Kernenergie-Boom in Europa: Warum Versicherer bei SMR-Reaktoren noch zögern
Jovan JohannKernenergie-Boom in Europa: Warum Versicherer bei SMR-Reaktoren noch zögern
Kernenergie gewinnt in Europa an Fahrt – besonders in Frankreich und Großbritannien
Der Aufschwung kommt zu einem Zeitpunkt, an dem große Technologieunternehmen in kleine modulare Reaktoren (SMR) investieren, um eine stabile, kohlenstoffarme Energieversorgung für Rechenzentren zu sichern. Doch die Versicherungsbranche steht vor Herausforderungen, diese neuen Projekte abzudecken – vor allem wegen Lücken im Risikomanagement und bei der Haftungsabsicherung.
Aktuell stammen rund 15 Prozent des Energiebedarfs von Rechenzentren aus Kernkraft. Bis 2030–2040 könnte dieser Anteil auf 15 bis 20 Prozent steigen, da die Nachfrage nach zuverlässiger Stromversorgung wächst. Tech-Konzerne setzen zunehmend auf SMR, um diesen Bedarf zu decken. Doch die Versicherer haben noch keine passenden Produkte entwickelt – weder für den Transport dieser Reaktoren noch für die Klärung von Haftungsfragen zwischen Bauherren, Spediteuren, Grundbesitzern und Betreibern.
Jimmy Keime, Leiter Engineering & Nuclear bei Swiss Re, betont, dass die globalen Investitionen in Kernenergie zunehmen. Die Absicherung von SMR birgt jedoch besondere Schwierigkeiten. Die Risiken reichen von Bau und Betrieb über Abfallmanagement bis hin zur öffentlichen Wahrnehmung – allesamt Bereiche, die tiefgehendes Fachwissen erfordern.
Rück- und Erstversicherer sind zwar bereits in klassische Kernkraftprojekte eingebunden, doch SMR bringen neue Komplexitäten mit sich. Die Branche arbeitet nun an maßgeschneiderten Lösungen, um diese Risiken abzufedern – und sieht darin auch eine Chance, von der Stabilität und den geringen Emissionen der Kernenergie zu profitieren.
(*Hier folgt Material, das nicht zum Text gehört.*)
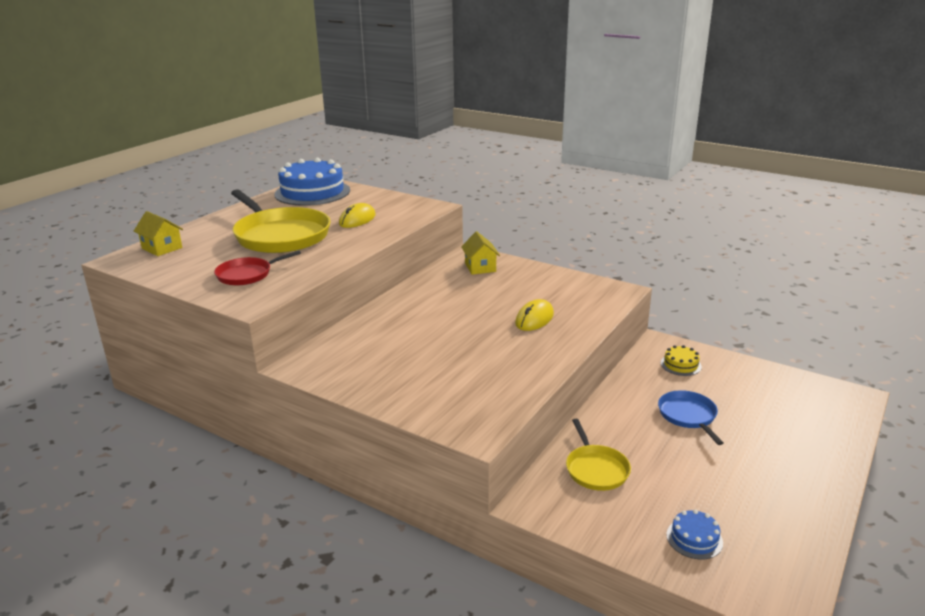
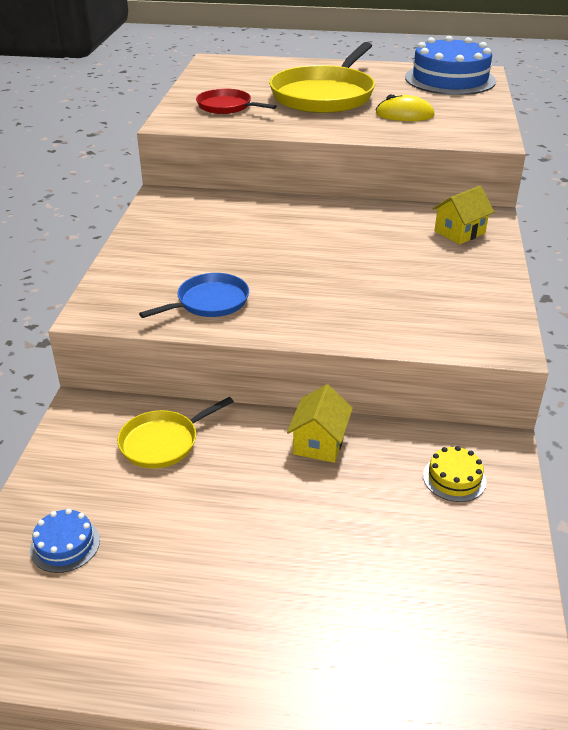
camera: 65 degrees right, 10 degrees up
yellow house [134,211,183,256] -> yellow house moved to [287,384,353,463]
yellow mouse [515,299,554,331] -> none
blue pan [658,390,724,445] -> blue pan moved to [139,273,249,318]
Der Aufstieg der SMR unterstreicht das Potenzial der Kernkraft für die Energiewende – nicht nur zur Dekarbonisierung, sondern auch für die Stromversorgung von Rechenzentren. Mit wachsenden Investitionen müssen Versicherer sich anpassen, um die neuen Risiken abzudecken. Ohne passende Lösungen könnte die Ausweitung kleiner modularer Reaktoren trotz steigender Nachfrage Verzögerungen erfahren.